Objective: Team leadership facilitates teamwork and is important to patient care. It is unknown whether provider gender-based differences in team leadership exist. The objective of this study was to assess and compare team leadership and patient care in trauma resuscitations led by male and female providers.
Methods: We performed a secondary analysis of data from a larger randomized controlled trial using video recordings of emergency department trauma resuscitations at a Level 1 trauma center from April 2016 to December 2017. Subjects included emergency medicine and surgery residents functioning as trauma team leaders. Eligible resuscitations included adult patients meeting institutional trauma activation criteria. Two video-recorded observations for each participant were coded for team leadership quality and patient care by 2 sets of raters. Raters were balanced with regard to gender and were blinded to study hypotheses.
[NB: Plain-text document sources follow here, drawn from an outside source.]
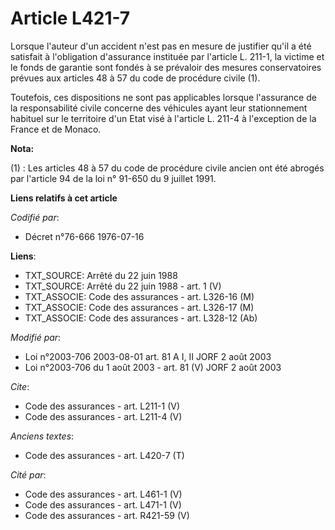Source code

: # Article L421-7

Lorsque l'auteur d'un accident n'est pas en mesure de justifier qu'il a été satisfait à l'obligation d'assurance instituée
par l'article L. 211-1, la victime et le fonds de garantie sont fondés à se prévaloir des mesures conservatoires prévues aux
articles 48 à 57 du code de procédure civile (1). 

Toutefois, ces dispositions ne sont pas applicables lorsque l'assurance de la responsabilité civile concerne des véhicules
ayant leur stationnement habituel sur le territoire d'un Etat visé à l'article L. 211-4 à l'exception de la France et de
Monaco.

**Nota:**

(1) : Les articles 48 à 57 du code de procédure civile ancien ont été abrogés par l'article 94 de la loi n° 91-650 du 9
juillet 1991.

**Liens relatifs à cet article**

_Codifié par_:

  - Décret n°76-666 1976-07-16

**Liens**:

  - TXT_SOURCE: Arrêté du 22 juin 1988
  - TXT_SOURCE: Arrêté du 22 juin 1988 - art. 1 (V)
  - TXT_ASSOCIE: Code des assurances - art. L326-16 (M)
  - TXT_ASSOCIE: Code des assurances - art. L326-17 (M)
  - TXT_ASSOCIE: Code des assurances - art. L328-12 (Ab)

_Modifié par_:

  - Loi n°2003-706 2003-08-01 art. 81 A I, II JORF 2 août 2003
  - Loi n°2003-706 du 1 août 2003 - art. 81 (V) JORF 2 août 2003

_Cite_:

  - Code des assurances - art. L211-1 (V)
  - Code des assurances - art. L211-4 (V)

_Anciens textes_:

  - Code des assurances - art. L420-7 (T)

_Cité par_:

  - Code des assurances - art. L461-1 (V)
  - Code des assurances - art. L471-1 (V)
  - Code des assurances - art. R421-59 (V)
We used Bayesian regression to determine whether our data supported gender-based advantages in team leadership.
Results: A total of 60 participants and 120 video recorded observations were included. The modal relationship between gender and team leadership (β = 0.94, 95% highest density interval [HDI], -.68, 2.52) and gender and patient care (β=2.42, 95%HDI, -2.03, 6.78) revealed a weak positive effect for female leaders on both outcomes. Gender based advantages to team leadership and clinical care were not conclusively supported or refuted, with the exception of rejecting a strong male advantage to team leadership.
Conclusions: We prospectively measured team leadership and clinical care during patient care. Our findings do not support differences in trauma resuscitation team leadership or clinical care based on the gender of the team leader.